Note on the article presentation V2

  • Presentation duration: 20 minutes: 15 minutes presentation, 5 minutes questions. (respecting it is part of the grade)
  • Select Key Information: Focus on the most important points of your article. Don't include everything; choose what's most relevant to your audience.
  • Charts and Tables: When presenting a chart or table, ensure you:
    • Highlight the main takeaways.
    • Direct the audience's attention to significant data points.
    • Provide a brief explanation to set the context.
  • Questions: Anticipate and address the most significant or likely question your audience might have about your article.
  • Keep Slides Clear:
    • Avoid using complete sentences; use bullet points or short phrases instead.
    • Ensure slides are readable and not crowded with text.
  • Presentation Length: Aim for approximately 12 slides for a 12-minute presentation. This keeps your content paced well and prevents rushing.
  • Quality over Quantity: Focus on presenting high-quality, relevant information rather than trying to include everything.
  • Address Uncertainties: If there's something in the article you don't understand, be transparent about it. This can lead to productive discussions.
  • Originality:
    • Avoid copying slides from online sources; always create your own content.
    • Use your own figures, diagrams, and visuals whenever possible.
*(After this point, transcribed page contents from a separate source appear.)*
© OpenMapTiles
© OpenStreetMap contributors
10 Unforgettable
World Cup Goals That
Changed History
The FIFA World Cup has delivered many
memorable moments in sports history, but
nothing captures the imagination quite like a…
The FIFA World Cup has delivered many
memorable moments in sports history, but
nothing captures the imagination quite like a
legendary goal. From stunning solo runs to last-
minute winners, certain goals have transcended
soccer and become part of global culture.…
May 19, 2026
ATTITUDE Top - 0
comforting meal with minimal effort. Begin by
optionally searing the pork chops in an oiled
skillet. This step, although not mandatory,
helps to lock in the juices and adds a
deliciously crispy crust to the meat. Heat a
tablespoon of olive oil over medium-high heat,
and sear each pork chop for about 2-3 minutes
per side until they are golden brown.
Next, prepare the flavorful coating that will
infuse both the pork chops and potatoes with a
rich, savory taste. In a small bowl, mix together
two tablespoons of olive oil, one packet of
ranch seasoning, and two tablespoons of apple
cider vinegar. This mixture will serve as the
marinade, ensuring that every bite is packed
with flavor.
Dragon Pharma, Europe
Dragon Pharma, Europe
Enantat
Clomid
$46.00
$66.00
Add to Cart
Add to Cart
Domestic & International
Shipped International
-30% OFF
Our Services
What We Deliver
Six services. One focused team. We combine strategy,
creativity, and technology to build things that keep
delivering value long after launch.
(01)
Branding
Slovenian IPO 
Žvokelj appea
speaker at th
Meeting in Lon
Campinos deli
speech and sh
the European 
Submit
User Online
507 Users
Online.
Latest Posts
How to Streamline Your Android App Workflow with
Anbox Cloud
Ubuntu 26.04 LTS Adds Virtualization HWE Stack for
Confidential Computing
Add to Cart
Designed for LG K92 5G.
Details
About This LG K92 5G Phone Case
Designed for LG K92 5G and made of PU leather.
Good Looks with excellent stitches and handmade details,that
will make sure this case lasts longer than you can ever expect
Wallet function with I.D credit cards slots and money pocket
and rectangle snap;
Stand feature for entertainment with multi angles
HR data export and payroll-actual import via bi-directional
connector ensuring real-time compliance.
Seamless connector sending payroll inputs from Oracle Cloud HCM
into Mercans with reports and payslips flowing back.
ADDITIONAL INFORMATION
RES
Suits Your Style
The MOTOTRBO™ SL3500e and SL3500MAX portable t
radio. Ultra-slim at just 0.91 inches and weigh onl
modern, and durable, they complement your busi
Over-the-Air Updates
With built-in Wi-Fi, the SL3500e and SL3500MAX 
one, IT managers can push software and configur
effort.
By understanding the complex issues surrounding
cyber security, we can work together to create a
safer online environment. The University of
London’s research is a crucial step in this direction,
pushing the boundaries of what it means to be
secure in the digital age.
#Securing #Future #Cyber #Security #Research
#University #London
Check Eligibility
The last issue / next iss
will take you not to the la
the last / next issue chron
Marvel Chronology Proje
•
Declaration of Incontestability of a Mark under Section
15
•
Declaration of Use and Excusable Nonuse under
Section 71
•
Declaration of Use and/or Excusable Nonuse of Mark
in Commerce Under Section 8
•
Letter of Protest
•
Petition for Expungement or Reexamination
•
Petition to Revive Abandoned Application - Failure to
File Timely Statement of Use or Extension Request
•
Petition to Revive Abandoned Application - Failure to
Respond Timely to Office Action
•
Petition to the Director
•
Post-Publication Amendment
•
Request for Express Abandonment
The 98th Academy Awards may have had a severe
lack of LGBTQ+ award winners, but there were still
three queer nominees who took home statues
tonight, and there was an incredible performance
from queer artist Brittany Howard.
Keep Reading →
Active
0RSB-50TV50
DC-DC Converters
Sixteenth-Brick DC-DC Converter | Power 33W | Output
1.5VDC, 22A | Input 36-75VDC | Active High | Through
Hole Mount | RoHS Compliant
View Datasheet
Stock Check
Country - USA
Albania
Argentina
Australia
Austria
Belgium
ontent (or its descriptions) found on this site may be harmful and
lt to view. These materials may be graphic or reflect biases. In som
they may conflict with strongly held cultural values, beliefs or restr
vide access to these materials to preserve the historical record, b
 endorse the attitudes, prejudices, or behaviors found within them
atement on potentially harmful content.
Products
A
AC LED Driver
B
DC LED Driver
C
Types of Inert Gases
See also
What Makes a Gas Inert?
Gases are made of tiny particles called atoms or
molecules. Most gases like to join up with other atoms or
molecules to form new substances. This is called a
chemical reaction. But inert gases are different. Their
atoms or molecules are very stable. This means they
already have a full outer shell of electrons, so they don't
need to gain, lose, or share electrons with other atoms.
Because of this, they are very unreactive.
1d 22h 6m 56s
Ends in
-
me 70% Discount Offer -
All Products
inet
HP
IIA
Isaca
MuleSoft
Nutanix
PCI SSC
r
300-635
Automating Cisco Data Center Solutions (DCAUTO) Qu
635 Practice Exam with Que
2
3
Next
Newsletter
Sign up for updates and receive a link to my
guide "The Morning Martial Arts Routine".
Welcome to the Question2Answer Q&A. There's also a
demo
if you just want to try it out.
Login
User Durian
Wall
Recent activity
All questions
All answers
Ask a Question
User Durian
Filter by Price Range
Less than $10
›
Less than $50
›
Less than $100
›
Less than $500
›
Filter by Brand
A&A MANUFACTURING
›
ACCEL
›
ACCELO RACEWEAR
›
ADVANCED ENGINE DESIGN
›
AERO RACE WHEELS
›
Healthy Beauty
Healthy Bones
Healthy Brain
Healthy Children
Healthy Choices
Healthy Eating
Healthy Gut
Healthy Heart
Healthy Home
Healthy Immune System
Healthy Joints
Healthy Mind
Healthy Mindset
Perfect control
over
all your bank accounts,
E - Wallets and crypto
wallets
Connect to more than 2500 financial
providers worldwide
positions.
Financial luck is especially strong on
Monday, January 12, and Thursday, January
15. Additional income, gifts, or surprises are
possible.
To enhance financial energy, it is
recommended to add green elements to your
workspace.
  • Storytelling: Frame your presentation as a narrative or story. This helps in engaging your audience and making complex information more accessible.
  • Pacing: Speak clearly and at a moderate pace. Speaking too quickly can make it difficult for your audience to follow along.
  • Relevance of Plots: Only include plots or graphs if there's sufficient time to explain them. If the audience can't understand a plot's relevance, it's best to leave it out.